18/12/17

Les Droits de l'Homme s'appliquent également dans les contentieux TVA

L’arrêt de la CJUE rendu le 5 décembre 2017 dans l’affaire C-42/17 "M.A.S. et M.B.", est remarquable car il est venu placer jusqu'à la Charte Européenne des Droits Fondamentaux et surtout la Convention Européenne des Droits de l'Homme comme garanties procédurales en faveur des assujettis à la TVA.

A l'origine de cette affaire, une poursuite pénale en Italie, pour une forme de fraude carrousel TVA.

L'issue de cette instance se trouvait incertaine du fait que, si la procédure pénale italienne était claire pour déclarer prescrite l'action, la stricte application d'un précédent arrêt de la CJUE du 16 octobre 2015 (affaire C-105/14, "Tarrico") amenait au contraire à considérer que la prescription était inapplicable en raison de l'article 325 du Traité de Fonctionnement de l'Union Européenne (TFUE), selon lequel:

"1. L'Union et les États membres combattent la fraude et tout autre activité illégale portant atteinte aux intérêts financiers de l'Union par des mesures […] dissuasives et offrent une protection effective dans les États membres, ainsi que dans les institutions, organes et organismes de l'Union.

2. Les États membres prennent les mêmes mesures pour combattre la fraude portant atteinte aux intérêts financiers de l'Union que celles qu'ils prennent pour combattre la fraude portant atteinte à leurs propres intérêts financiers."

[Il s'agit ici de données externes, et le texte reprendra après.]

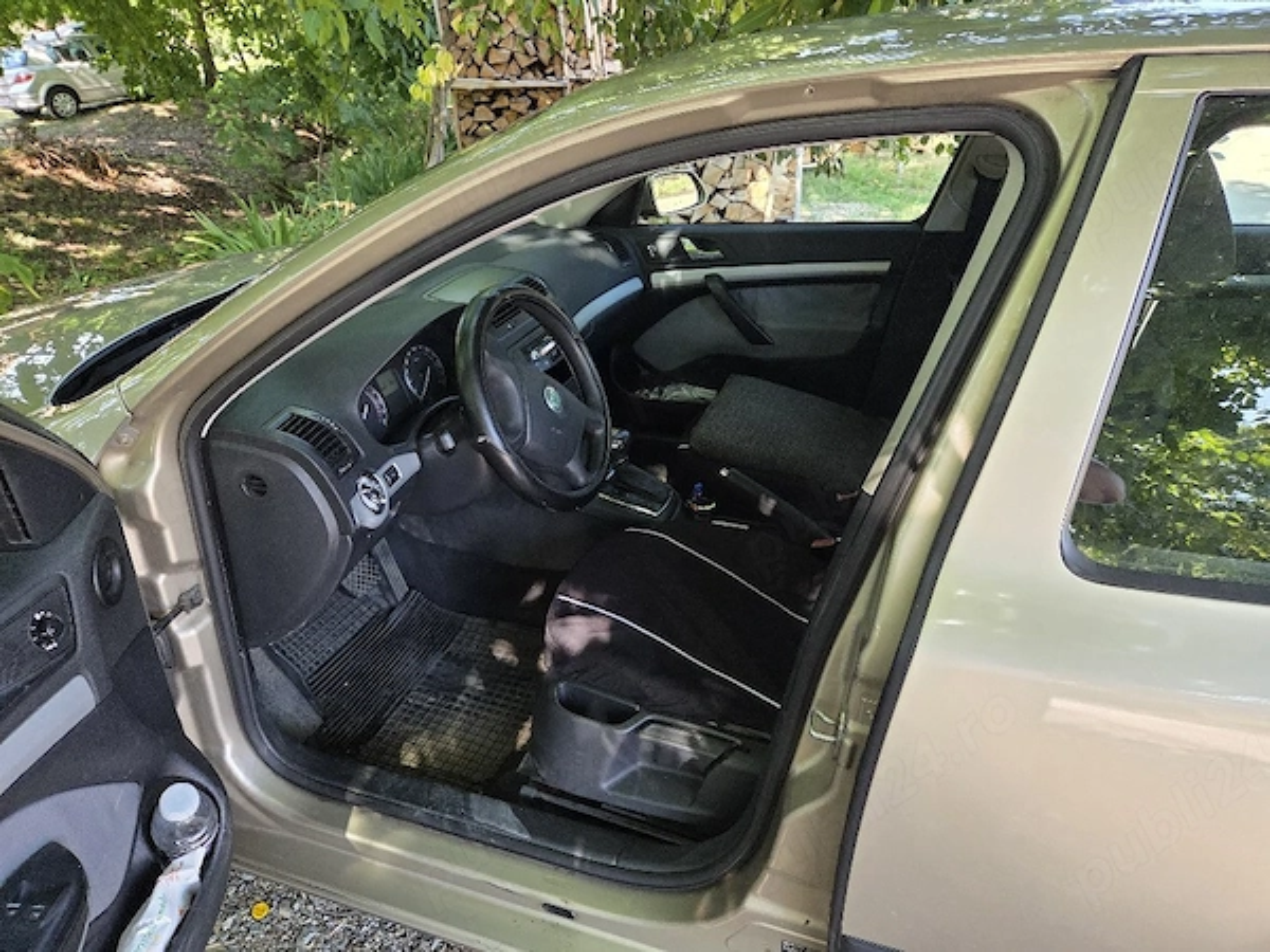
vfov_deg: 58.9
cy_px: 476
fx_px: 844
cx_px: 635
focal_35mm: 23
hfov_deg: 73.9
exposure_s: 1/182
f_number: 1.8
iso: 100
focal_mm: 5.4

Et la jurisprudence "Tarrico" a de facto sommé les juridictions répressives de ne pas "tenir compte de règles de droit interne qui font obstacle à l’infliction de sanctions pénales effectives et dissuasives dans un nombre considérable de cas de fraude grave portant atteinte aux intérêts financiers de l’Union européenne ou qui prévoient des délais de prescription plus courts pour les cas de fraude grave portant atteinte auxdits intérêts que pour ceux portant atteinte aux intérêts financiers de l’État membre concerné".

Malgré la clarté de cet arrêt, la Cour de Justice a décidé le 5 décembre 2017 de ne pas sacrifier à l'autel des intérêts financiers de l'Union européenne le principe fondamental de légalité des délits et des peines.

Il est retenu que les exigences de prévisibilité, précision et non-rétroactivité de la loi pénale :

découlent du principe de légalité des délits et des peines, consacré dans la charte des droits fondamentaux de l’Union européenne ainsi que dans la convention de sauvegarde des droits de l’homme et des libertés fondamentales, et
s’opposent de ce fait à ce que l’efficacité fiscale poursuivie par l’article 325 TFUE puisse sortir aveuglément ses effets.